If you live in Northern Ireland, the Northern Ireland Govenrnment pages on volunteering are very informative.
Higher education provides the chance to study a subject (or subjects) to a higher level, such as an honours degree, foundation degree or Higher National Diploma (HND), after completing a level 3 course (such as A levels or an advanced diploma) in sixth form or at college.
Many students with disabilities get great enjoyment from joining clubs and societies, meeting people from different backgrounds and using top class facilities such as IT equipment, laboratories, sports centres etc. Increased independence, including for some students leaving home and learning to live by themselves, can also be a key part of the experience. However, please be aware that university staff and the funding system are geared to providing support to achieve on the course – not to provide a social life. They should therefore visit campuses before applying to see what life is like there.
Having a degree also means a lower risk of unemployment. Research from the Association of Graduate Careers Advisory Services (AGCAS) has shown that people with disabilities have greatly improved employment prospects if they continue with their education.

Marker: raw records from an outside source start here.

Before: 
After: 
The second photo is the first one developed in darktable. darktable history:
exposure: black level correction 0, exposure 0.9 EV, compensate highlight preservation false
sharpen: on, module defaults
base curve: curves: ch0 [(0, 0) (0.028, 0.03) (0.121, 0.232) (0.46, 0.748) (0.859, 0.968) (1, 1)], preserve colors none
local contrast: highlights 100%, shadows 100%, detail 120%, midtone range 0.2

At graduate level, disabled people achieve very similar levels of job success to non-disabled people.
So young people with SEN should not be put off applying to higher education by assuming that their impairment will be too much of a barrier.

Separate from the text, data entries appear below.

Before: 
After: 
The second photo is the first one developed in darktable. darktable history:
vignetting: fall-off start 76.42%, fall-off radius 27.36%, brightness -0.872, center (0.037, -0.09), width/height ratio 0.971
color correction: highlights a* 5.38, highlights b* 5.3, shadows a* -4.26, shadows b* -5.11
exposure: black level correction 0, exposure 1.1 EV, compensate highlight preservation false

Universities and colleges provide a wide range of services for students in addition to the teaching facilities. These include accommodation, counselling, careers advice, health centres, and disabled student services. Student services staff can help with applying for Disabled Students’ Allowances (DSAs) to pay towards additional support costs, and they will arrange for any recommendations arising from a needs assessment to be carried out.

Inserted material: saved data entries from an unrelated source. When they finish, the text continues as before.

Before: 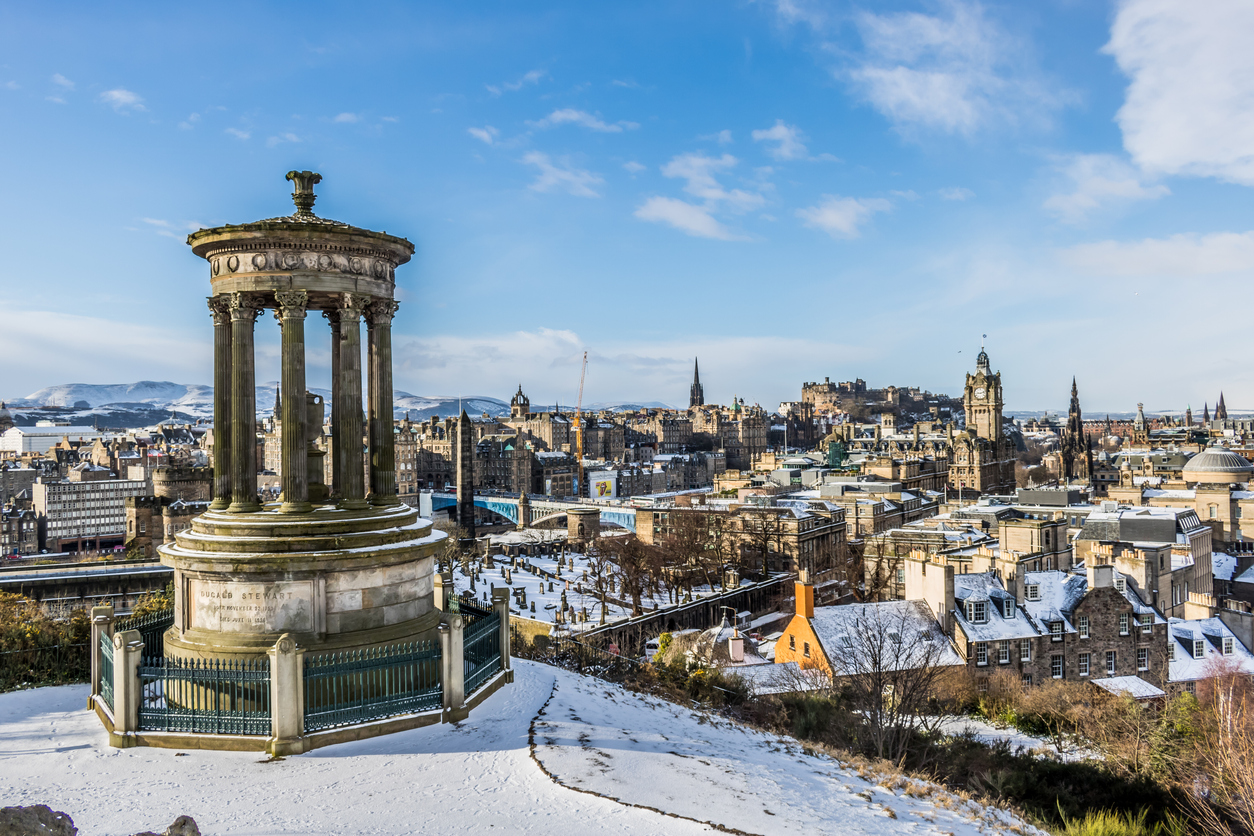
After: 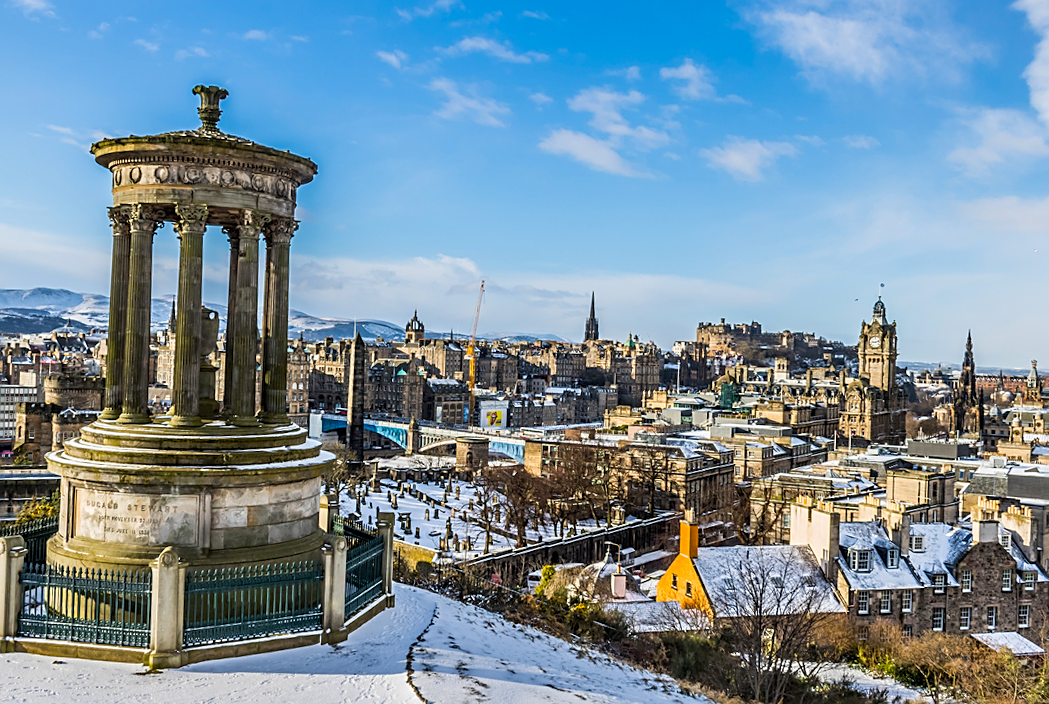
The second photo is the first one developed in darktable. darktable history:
color balance rgb: perceptual saturation grading › global saturation 30.215%
shadows and highlights: shadows 29.71, highlights -30.31, low approximation 0.01, soften with gaussian
crop and rotate: angle -2.91°, left 5.367%, top 5.176%, right 4.642%, bottom 4.246%
sharpen: on, module defaults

Every year, more disabled people consider higher education as an option and universities and colleges are generally well geared up to make sure they have a positive and rewarding experience. Organisations such as EmployAbility are very effective at helping talented people with disabilities to access really good work opportunities.
There are no college fees for those under 19. There are unlikely to be fees for those 19-25 but please check with colleges. Students should keep benefits while at college. Also, there may be local bursaries often accessed through college.
Disability Living Allowance
This state benefit is changing to Personal Independence Payments covering care and mobility. It should be retained for the long term – while at college, while in employment etc.
Employment and Support Allowance (ESA)
Lots of parents do not realise that their child may be able to claim this for those over 16 years. It is for those not able to work but does not mean that employment is out of reach forever. If someone qualifies they can start claiming while still in full-time special education so this includes school and college. ESA can affect other benefits a family may claim. These benefits may stop at 19 so for some families that may be the best time to claim. ESA claimants are in two groups – the support group for those not expected to work and the work related activity group who are expected to try for work when ready. Get advice from local advice centres.
For those who will not work, contact Social Services to see if funding support can be provided. Some places may have nominal fees which may be funded out of benefits.
Many young disabled people do not go out much. However, there are many local youth services, often in the charity sector, who can provide one to one support workers (often funded through personal budgets), evening social activities, sports and other special events. Search online for local disability youth activities. One other example is the Cinema Exhibitors’ Association Card which allows a carer into movies for free with a paying disabled person – go to www.ceacard.co.uk for more details.